• [INSTRUCTION] Look through the data below. Show each line where the string "kultury" occurs.

(Document layout analysis data)
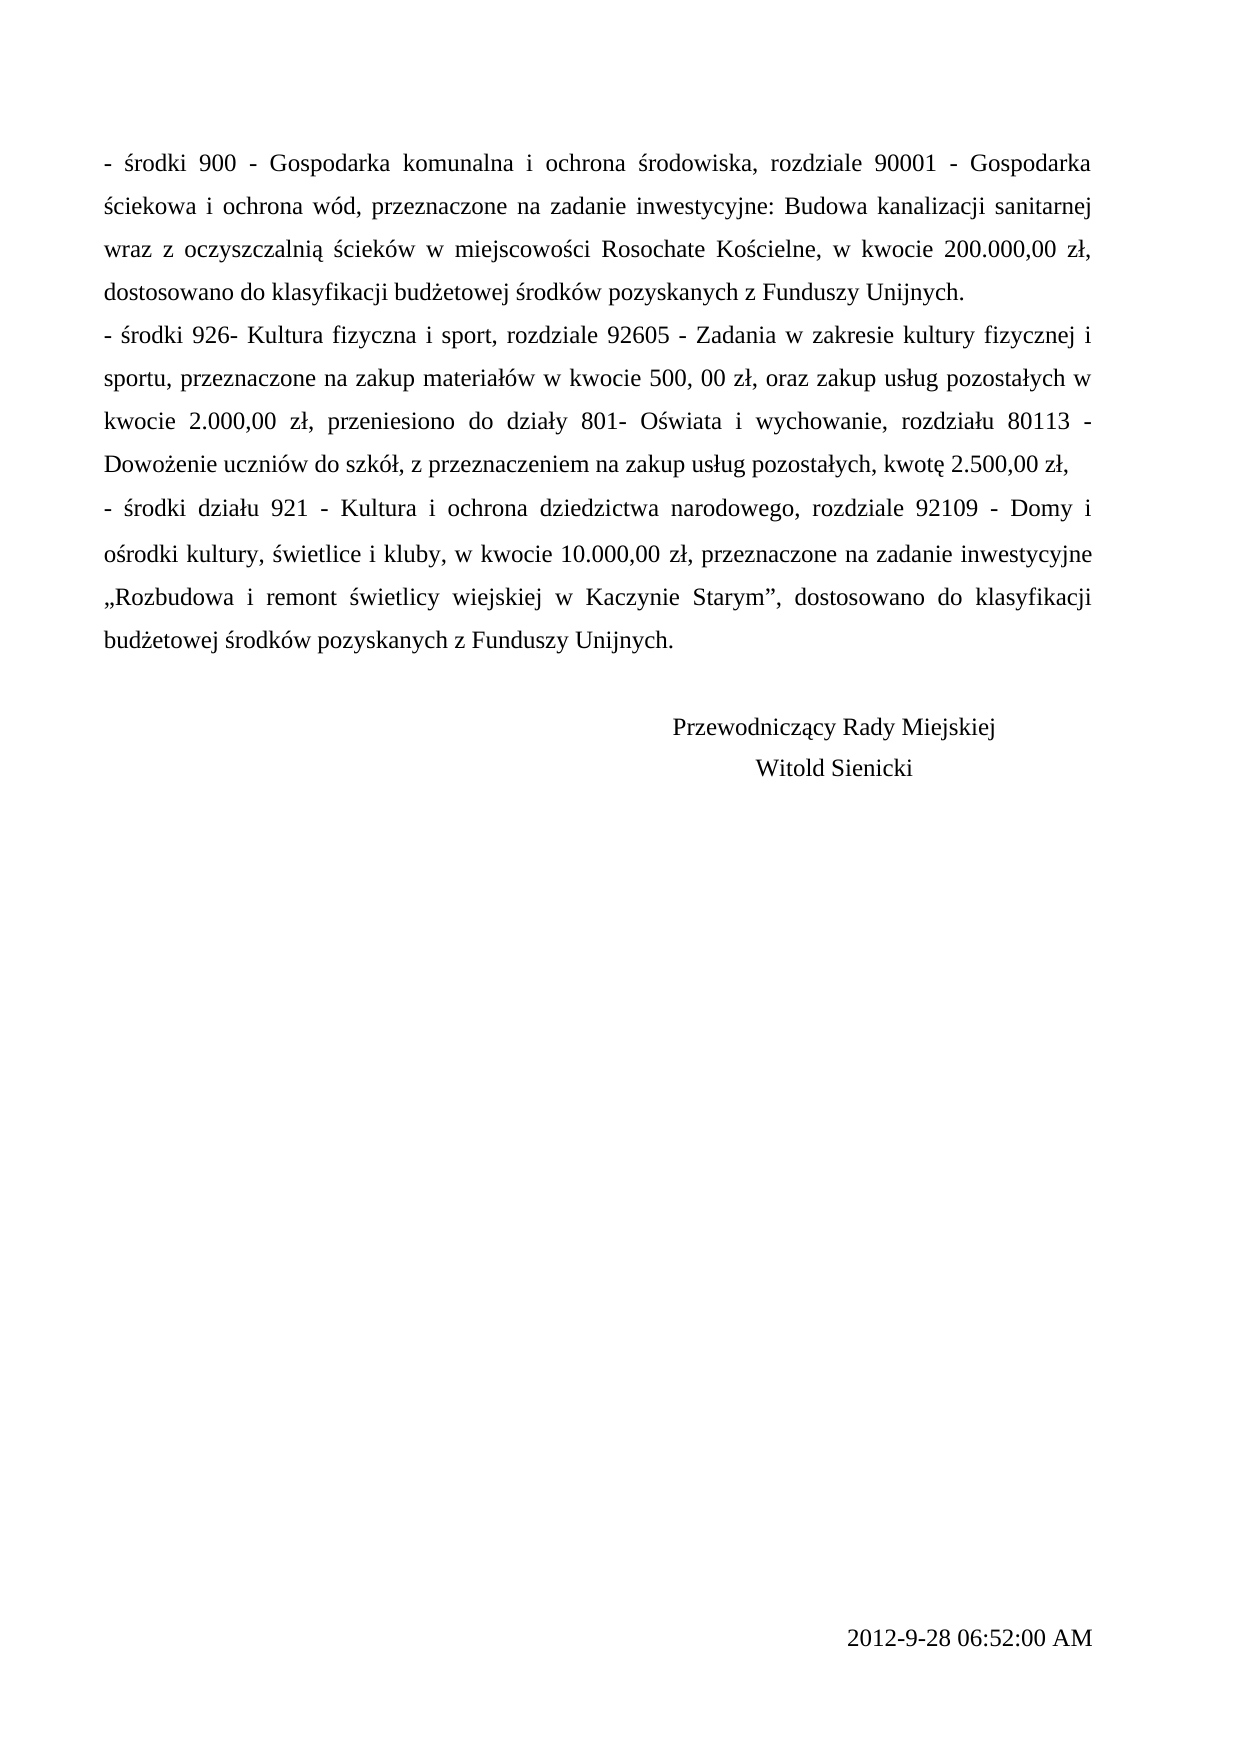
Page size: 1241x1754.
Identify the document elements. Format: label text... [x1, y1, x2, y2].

text Witold Sienicki [576, 753, 1092, 782]
text - środki 926- Kultura fizyczna i sport, rozdziale 92605 - Zadania w zakresie kultury fizycznej i sportu, przeznaczone na zakup materiałów w kwocie 500, 00 zł, oraz zakup usług pozostałych w kwocie 2.000,00 zł, przeniesiono do działy 801- Oświata i wychowanie, rozdziału 80113 - Dowożenie uczniów do szkół, z przeznaczeniem na zakup usług pozostałych, kwotę 2.500,00 zł, [103, 320, 1092, 478]
text Przewodniczący Rady Miejskiej [576, 712, 1092, 741]
text - środki 900 - Gospodarka komunalna i ochrona środowiska, rozdziale 90001 - Gospodarka ściekowa i ochrona wód, przeznaczone na zadanie inwestycyjne: Budowa kanalizacji sanitarnej wraz z oczyszczalnią ścieków w miejscowości Rosochate Kościelne, w kwocie 200.000,00 zł, dostosowano do klasyfikacji budżetowej środków pozyskanych z Funduszy Unijnych. [103, 148, 1092, 306]
text - środki działu 921 - Kultura i ochrona dziedzictwa narodowego, rozdziale 92109 - Domy i ośrodki kultury, świetlice i kluby, w kwocie 10.000,00 zł, przeznaczone na zadanie inwestycyjne „Rozbudowa i remont świetlicy wiejskiej w Kaczynie Starym”, dostosowano do klasyfikacji budżetowej środków pozyskanych z Funduszy Unijnych. [103, 493, 1092, 654]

• [TASK RESPONSE]
text - środki 926- Kultura fizyczna i sport, rozdziale 92605 - Zadania w zakresie kultury fizycznej i sportu, przeznaczone na zakup materiałów w kwocie 500, 00 zł, oraz zakup usług pozostałych w kwocie 2.000,00 zł, przeniesiono do działy 801- Oświata i wychowanie, rozdziału 80113 - Dowożenie uczniów do szkół, z przeznaczeniem na zakup usług pozostałych, kwotę 2.500,00 zł, [103, 320, 1092, 478]
text - środki działu 921 - Kultura i ochrona dziedzictwa narodowego, rozdziale 92109 - Domy i ośrodki kultury, świetlice i kluby, w kwocie 10.000,00 zł, przeznaczone na zadanie inwestycyjne „Rozbudowa i remont świetlicy wiejskiej w Kaczynie Starym”, dostosowano do klasyfikacji budżetowej środków pozyskanych z Funduszy Unijnych. [103, 493, 1092, 654]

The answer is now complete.